Bien sûr, ces entreprises ont besoin de leurs travailleurs. Mais comme le déclarait l’homme d’affaires Patrick Drahi : « Je n’aime pas payer des salaires » – sauf le sien. Si l’égalité était là, la gouvernance serait en rapport : les taxis ne seraient pas des travailleurs « autonomes », mais des salariés dotés d’un pouvoir sur la direction de la société.
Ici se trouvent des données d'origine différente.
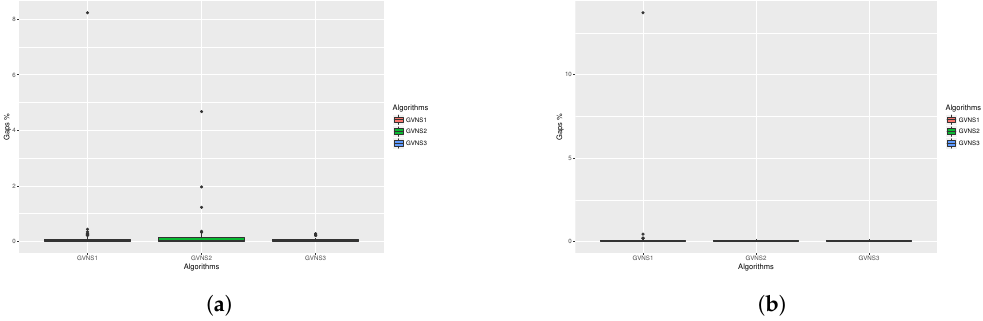
Figure 4. Statistical test for sTSP (2/2). ( a ) Statistical test box plots for sTSP 2min FI; ( b ) Statistical test box plots for sTSP 2min BI.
Sans cela, la « collaboration » n’est pas différente d’une entreprise classique : il s’agit en réalité d’un lien de subordination qui est indiqué dans le contrat de travail des employés. Parler de « collaboration » relève donc d’une rhétorique trompeuse.

L’économie coopérative

Pierre-Joseph Proudhon, l’auteur de Qu’est-ce que la propriété ?. Wikimédia

La subordination des employés tient à leur contrat de travail et à la propriété privée des moyens de production : c’est déjà ce que disait Proudhon au XIXᵉ siècle, l’un des inventeurs de l’économie coopérative.

Celle-ci est bien plus ancienne que l’économie prétendument « collaborative », et elle a le mérite de poser clairement les choses : il n’y a de collaboration qu’entre égaux. Il n’y a rien de tel entre des personnes qui sont dans un rapport hiérarchique.
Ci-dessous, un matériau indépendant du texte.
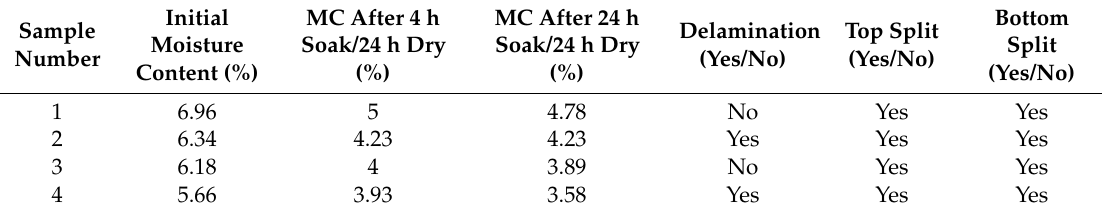
Table 4. Moisture Durability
Le rapport de subordination implique que la collaboration est celle d’un dirigeant et d’un exécutant. Si ce dernier n’écoute pas le premier, alors il risque le licenciement. L’inverse n’est pas vrai : un supérieur qui ne donne pas satisfaction ne peut être mis en cause que par son propre supérieur, pas par ses subordonnés. On ne saurait être plus clair : la collaboration est ici à sens unique.

Le consommateur qui « collabore » avec telle ou telle grande entreprise dans la conception des produits n’a pas le moindre pouvoir formel non plus, et l’intérêt de l’entreprise est évident : mieux vaut tester les produits pour mieux les vendre.

À l’inverse, le supermarché La Louve repose sur les principes coopératifs classiques : un homme égale une voix. L’absence de subordination devra être vérifiée à l’usage, bien entendu. Mais le but est clair. Des coopératives de consommation existaient déjà à la fin du XIXe siècle – sans plateforme Internet. Que la collaboration ne soit pas le but d’Uber ou de Airbnb est tout aussi clair, évitons d’accréditer le contraire.

Faut-il alors voir dans « l’économie collaborative » qu’un nouvel avatar du capitalisme ? Une nouvelle version de la « novlangue » mise en scène par George Orwell (« La paix, c’est la guerre ; la vérité, c’est le mensonge ») ? Sans doute pas, car on trouve dans l’économie collaborative des pratiques qui sont réellement collaboratives.

Extrait du film 1984 de Michael Radford tiré du roman éponyme de George Orwell (YouTube).

Le premier défaut du mot est son manque de consistance, nous l’avons dit. Son existence exprime cependant un réel problème économique et institutionnel, par exemple comment considérer ces activités, d’un point de vue fiscal. Ici encore, les choses ne sont pas si nouvelles que cela, et en cherchant bien les enjeux peuvent être mis au jour, au cas par cas.